An extravagantly French RPG in which a group of wounded Parisians set out to kill a supernatural painter who erases a generation each year with a few brushstrokes. Surreal, melodramatic and sometimes self-indulgent, it remains exhilarating and oddly hopeful—a breath of fresh air in a genre already full of stylish ambition.
6. Consume Me
Hexecutable; PC
A sharply funny slice-of-life satire about a dieting-obsessed teen in the 2000s, juggling schoolwork, social time and walking the dog while “Tetris-ing” food on to a plate and enduring painfully familiar parental conversations. Its exuberantly absurd presentation underlines the pressure and overwhelm of adolescent life.
5. Mario Kart World
Nintendo; Switch 2
Image credit: Nintendo.
The Switch 2’s showcase title expands the series with 30 varied circuits linked by highways that allow open exploration for the first time. With a cast of familiar favourites and a soundtrack of electronic lounge-jazz-pop bangers, it is framed as another family staple set to stay in rotation for years.
4. The Séance of Blake Manor
Spooky Doorway/Raw Fury; PC
In the late 19th century, you arrive at a remote hotel in the west of Ireland to investigate a young woman’s disappearance—only to find the dead emerging from their graves. Part Agatha Christie-style detective sim, part folk-horror epic, it also has pointed themes of class, belief and colonialism.
3. Silent Hill f
NeoBards Entertainment/Konami; PC, PS5, Xbox
Image credit: Konami.
Set in 1960s Japan, a young girl’s fury at her bullying father becomes a spectral nightmare that consumes an entire town. Written by visual novel author Ryukishi07, it delivers fog, fiendish puzzles and grotesque monsters, while weaving mythology and superstition with feminist themes for a new angle on a beloved horror series.

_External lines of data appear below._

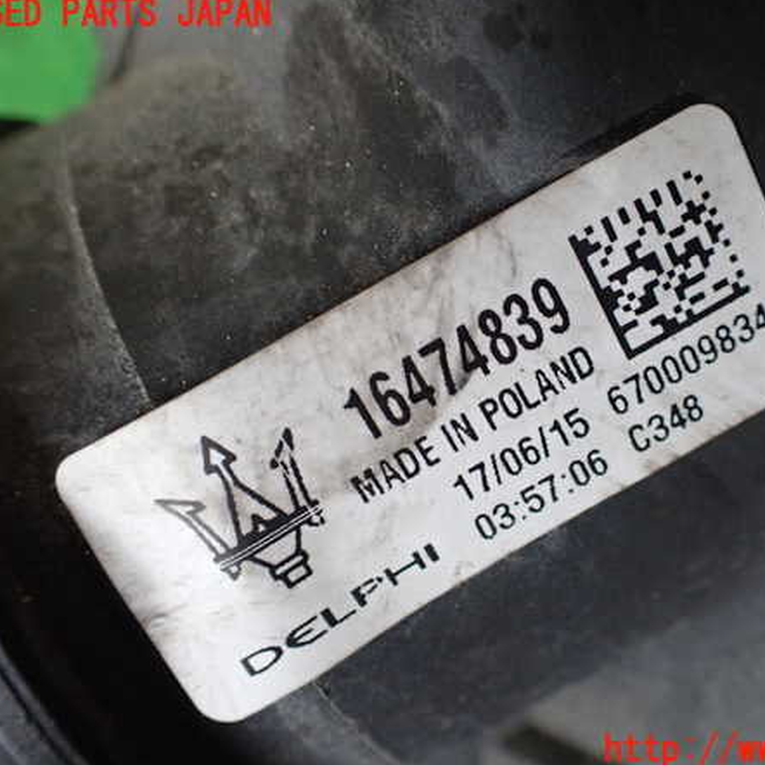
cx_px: 476
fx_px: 900
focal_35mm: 36
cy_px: 382
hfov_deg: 45.7
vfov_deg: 46.0
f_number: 2.3
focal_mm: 5.4
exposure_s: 1/125
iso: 320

2. Hollow Knight: Silksong
Team Cherry; PC, PS4/5, Switch, Switch 2, Xbox
In Pharloom—a decaying realm of desperate insects and ruined grandeur—players face wretched swamps, moss-choked caverns and dust-laden halls, guarded by foes that can take hours to overcome. The game’s difficulty can be punishing, but it is also the engine of its greatest highs: hard-won victories, the thrill of unlocking new regions, and intimate discoveries that feel uniquely personal.
1. Blue Prince
Dogubomb/Raw Fury; PC, PS5, Xbox
Image credit: Raw Fury.
A young man inherits a mansion whose layout changes daily, and must find its secret 46th room to claim it for good. Each door forces a drafting choice—library, corridor, security room, lab, pool, bedroom, nursery, drawing room—each with secrets, items and clues, and each decision reshaping your route through the house. As your knowledge builds across runs, the game becomes an almost bottomless mystery, leaving notebooks full of theories, names, numbers and mechanisms—an atmospheric, understated puzzle adventure that still finds ways to surprise after dozens of hours.
Taken together, the list sketches a year defined by variety: big-budget spectacle sits alongside smaller, stranger experiments, while familiar franchises are reimagined in ways that feel fresh. Whether through open-world adventure, cooperative play, psychological horror or slow-burn mystery, The Guardian’s choices present 2025 as a standout year for games that are as thoughtful as they are entertaining.